Learning How to Learn Something New

A colossal number of brain cells, hundreds to thousands, are born each day, but most die within weeks unless the brain is forced to learn something new. Learning rescues these new cells from death. Then more neurons survive and sprout connections to their brethren. The harder the task, the more the survivors.
– Tracy Shors, neuroscientist, Rutgers University

I will be teaching the exercise below, Give Your Brain A Workout, today to 160 mental health professionals at the Psychotherapy Networker Symposium in Washington, D.C. Teaching clinicians to teach their clients how learning something new builds cognitive reserve in the brain, a key support for anyone’s resilience as we get older. And teaching the exercise again:

May 19-24 Kripalu Center for Yoga and Health, Stockbridge, MA
Resilience Practices for Bouncing Back from Disappointment, Difficulty, and Even Disaster
Link to video

June 13-14 Leading Edge Seminars, Toronto, Ontario, Canada
Resilience and Post-Traumatic Growth
Links to videos: Practice What You Preach
The Three Factors of Resilience
Helping Clients with Rewiring and Deconditioning

June 17-21 Cape Cod Institute, Cape Cod, MA
Resilience: The Neuroscience of Coping with Disappointment, Difficulty, Even Disaster
Link to video

Try the exercise yourself to rescue your own brain cells from death, helping them survive and thrive.

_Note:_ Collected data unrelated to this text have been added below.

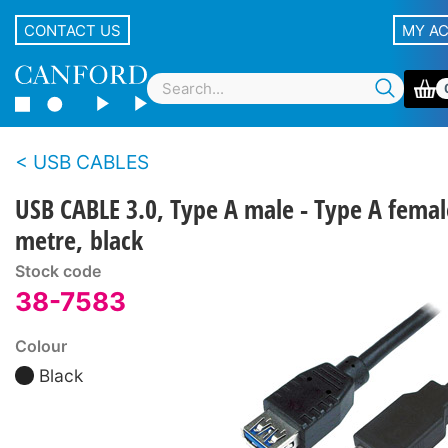
CONTACT US
MY A
USB CABLES
USB CABLE 3.0, Type A male - Type A femal
metre, black
Stock code
38-7583
Colour
Black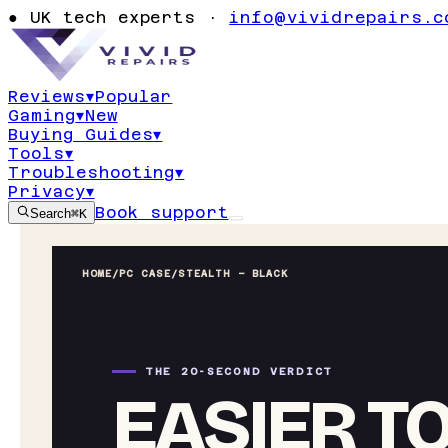
●
UK tech experts ·
info@vividrepairs.c
Reviews
▾
Popular
Gaming
▾
New
Buying Guides
▾
Tools
▾
Troubleshooting
▾
Privacy
▾
Book support
Search
⌘K
HOME
/
PC CASE
/
STEALTH – BLACK
THE 20-SECOND VERDICT
EASIER TO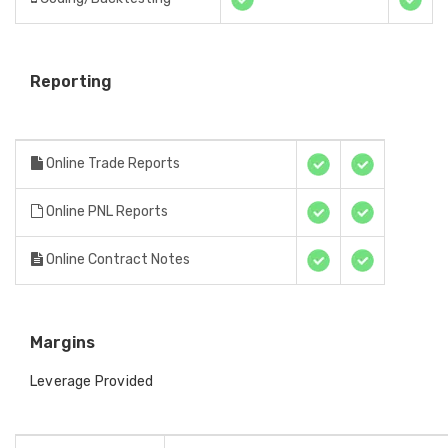
Reporting
Online Trade Reports
Online PNL Reports
Online Contract Notes
Margins
Leverage Provided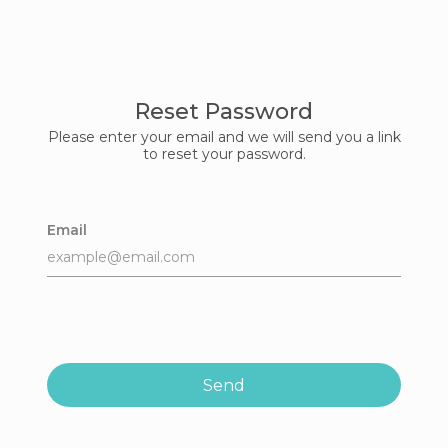
Reset Password
Please enter your email and we will send you a link
to reset your password.
Email
Send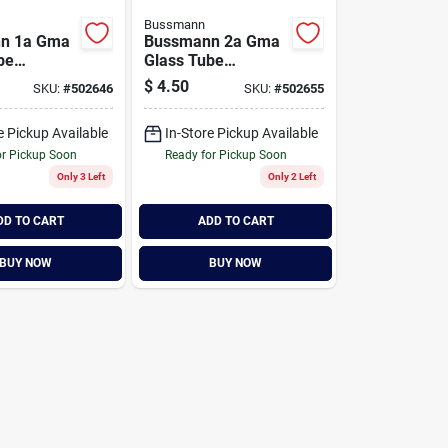
Bussmann
n 1a Gma
Bussmann 2a Gma
be
Glass Tube
c Fuse (2-
Electronic Fuse (2-
$
4.50
SKU:
#
502646
SKU:
#
502655
pack)
e Pickup Available
In-Store Pickup Available
or Pickup Soon
Ready for Pickup Soon
Only 3 Left
Only 2 Left
DD TO CART
ADD TO CART
BUY NOW
BUY NOW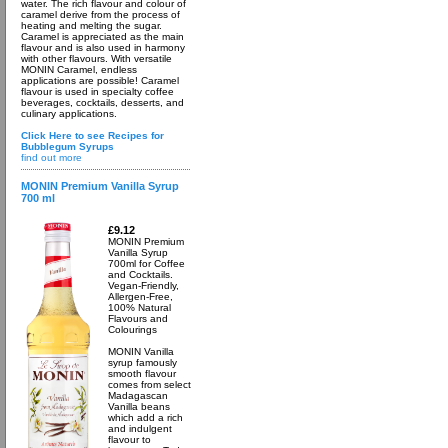
water. The rich flavour and colour of
caramel derive from the process of
heating and melting the sugar.
Caramel is appreciated as the main
flavour and is also used in harmony
with other flavours. With versatile
MONIN Caramel, endless
applications are possible! Caramel
flavour is used in specialty coffee
beverages, cocktails, desserts, and
culinary applications.
Click Here to see Recipes for
Bubblegum Syrups
find out more
MONIN Premium Vanilla Syrup
700 ml
£9.12
MONIN Premium
Vanilla Syrup
700ml for Coffee
and Cocktails.
Vegan-Friendly,
Allergen-Free,
100% Natural
Flavours and
Colourings
MONIN Vanilla
syrup famously
smooth flavour
comes from select
Madagascan
Vanilla beans
which add a rich
and indulgent
flavour to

You already know that if you don’t move your body, muscles can wither and atrophy. The same “use it or lose it” principle applies to the brain. You create new neural circuitry by learning something new. You lose that circuitry if you don’t repeat the firing of those neurons.

When you deliberately set about learning something new, you create a surplus of gray matter in your brain (cognitive reserve) that buffers against the loss of brain cells that comes naturally with aging.

Recommended for their complexity and the capacity to boost brain power:

Learning to play a musical instrument
Learning to speak a foreign language
Learning to play a complex game like chess or go
Learning to juggle
Learning your way around a new city
Learning your way around a new relationship
Learning your way around a new service activity in the community

You’ll notice that all of these examples are procedural learning, the brain is learning how to do something and processing the experience of that doing, not just memorizing new facts.

The more complicated the learning, the better. The first two examples, learning to play a musical instrument or learning to speak a foreign language, can reduce the risk of Alzheimer’s by 50% and delay the onset of Alzheimer’s by four years.


1. Choose one option from the list above, or identify your own new focus of procedural learning – knitting, woodworking, making pottery – as long as your choice is something challenging for you and complex for your brain.

2. Choose something you are interested in, that you will enjoy learning over an extended period of time, that will keep you motivated as you move toward mastery.

3. Choose something where you can begin small and repeat little and often. Extend your practice for a significant length of time. Increase the level of challenge over time, so that you’re continuing to stretch and challenge your brain.

4. Choose something where you can experience the growth mindset – I don’t know how to do this – yet, but if I put in the effort and persevere, I will see progress, I will succeed.

5. Pursue your learning with a partner or small group of people if you wish. The social engagement can be powerfully motivating, encouraging, rewarding.

These practices not only preserve neurons needed for new learning but also build a cognitive reserve so that extra neurons are available for other cognitive tasks: Paying bills, doing your taxes, choosing new colors to repaint the house – all part of our resilience.